When is the Rayleigh quotient (spherically) convex?

Question

Suppose that $A$ is a real, $n \times n$ symmetric matrix. Define the map $F: \mathbf{R}^n \to \mathbf{R}$ by $x \mapsto x^T A x$.

Question: For which matrices $A$ is the map $f = F|_{S^{n-1}}$ convex?

Let us give an interpretation for convexity in the sense of the question above.

Definition: Let $M$ be a Riemannian manifold. A map $f: M \to \mathbf{R}$ is convex, provided that for every geodesic $\gamma: [0, 1] \to M$, and every $t \in [0, 1]$, $$ f(\gamma(t)) \leq t f(\gamma(0)) + (1-t) f(\gamma(1)).$$

Let us make three remarks now.

• First, this definition implies that $f \circ \gamma$ is a convex map for all geodesics $\gamma$ (check this via restricting $\gamma$, yielding yet another geodesic).

• Secondly, when $M = \mathbf{R}^n$ with the usual flat metric, this definition reduces to $$ f(x_t) \leq t f(x_0) + (1-t) f(x_1), \qquad \mbox{for every $x_0, x_1 \in \mathbf{R}^n$}, $$ where above $x_t:= tx_0 + (1-t)x_1$, $t\in [0, 1]$. In other words, the usual definition of convexity for maps $\mathbf{R}^n \to \mathbf{R}$.

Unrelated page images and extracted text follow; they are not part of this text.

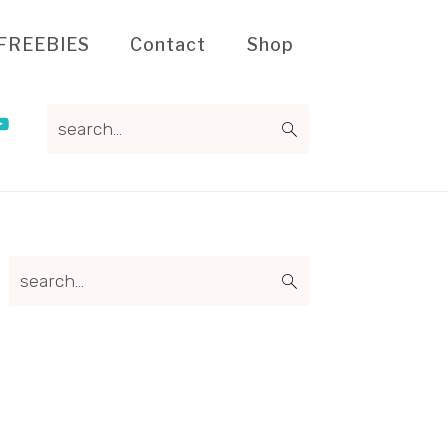
FREEBIES
Contact
Shop
search...
Primary
search...
Sidebar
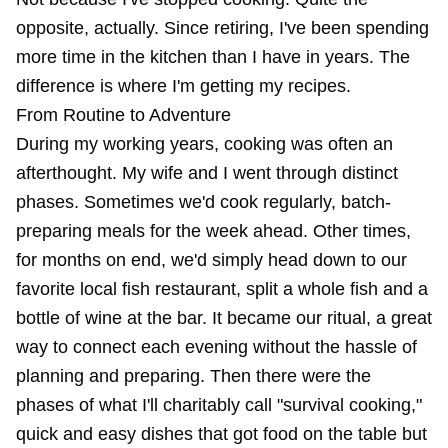
opposite, actually. Since retiring, I've been spending
more time in the kitchen than I have in years. The
difference is where I'm getting my recipes.
From Routine to Adventure
During my working years, cooking was often an
afterthought. My wife and I went through distinct
phases. Sometimes we'd cook regularly, batch-
preparing meals for the week ahead. Other times,
for months on end, we'd simply head down to our
favorite local fish restaurant, split a whole fish and a
bottle of wine at the bar. It became our ritual, a great
way to connect each evening without the hassle of
planning and preparing. Then there were the
phases of what I'll charitably call "survival cooking,"
quick and easy dishes that got food on the table but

• Finally, if $S^{n-1}$ is replaced by $\mathbf{R}^n$ above, then the answer to the question is simply for $A$ nonnegative definite.

Answer 1

The notion of convexity you are using is unnatural for functions defined on compact (connected) Riemannian manifolds: With this definition every convex function is constant. Indeed, suppose that $f: M\to {\mathbb R}$ is a convex function on a compact connected Riemannian manifold. Then $f$ is necessarily convex and, hence, attains its maximum at some point $p$. But for every $q\in M$ there is a geodesic $c$ in $M$ containing $q$ and $p$ as its interior point. Thus, the convex function $f|c$ is nonconstant. But a nonconstant convex function on an interval cannot attain its maximum at an interior point. Hence, $f(p)=f(q)$ and, therefore, $f$ is constant. (A small modification of this proof works even if you assume that $f$ is convex only on all distance-minimizing geodesics.)

Applied in the setting of your question, you have the bilinear form $\langle x, y\rangle=x^TAy$ on ${\mathbb R}^n$. Either the corresponding quadratic form $q(x)=f(x)$ is identically zero (which implies that $A=0$), or after multiplying the matrix $A$ by a scalar, we get $q(x)=1$ for all $x\in S^{n-1}$. But a bilinear form is uniquely determined by its quadratic form: $$ \langle x, y\rangle= \frac{1}{2}(q(x+y) - q(x) -q(y)). $$ Hence, $\langle x, y\rangle$ equals the standard dot product. In other words, $A=I$.

Answer 2

I provide a partial answer below, but I would be interested to see what people think.

Claim: If $A$ is not a multiple of the identity, then $f$ is not convex.

1. Let $\lambda_i$, $e_i$ denote the (real) eigenvalue-eigenvector pairs for $A$, for $i = 1, 2, \dots, n$.

2. Suppose that $\lambda_i < \lambda_j$ for some distinct $i, j \in \{1, 2, \dots, n\}$. Let us consider the geodesics with images lying in $E_{ij} := \mathrm{span}\{e_i, e_j\} \cap S^{n-1}$.

3. For $x \in E_{ij}$, write $x = c_i e_i + c_j e_j$, for $c_i^2 + c_j^2 = 1$, and note that $f|_{E_{ij}}(x) = \lambda_i c_i^2 + \lambda_j c_j^2$. We may reparameterize this as $f|_{E_{ij}}(\theta) = \lambda_i \cos^2(\theta) + \lambda_j \sin^2(\theta)$.

4. Geodesics $\gamma$ with images in $E_{ij}$ correspond to connected intervals $I \subset [0, 2\pi)$ (of length less than $\pi$). Hence such maps $f \circ \gamma$ are restrictions of $f_{E_{ij}}$ to intervals.

5. There exists a connected interval $I$ of length less than $\pi$ on which $\cos^2(\theta)$ is neither convex nor concave.
6. Hence, if $\lambda_i < \lambda_j$, $f \circ \gamma$ is not convex for some $\gamma$ whose image lies in $E_{ij}$. Thus $f$ is not convex.
7. If no such pair $i, j$ exists, then $A = cI$ for some $c \in \mathbf{R}$.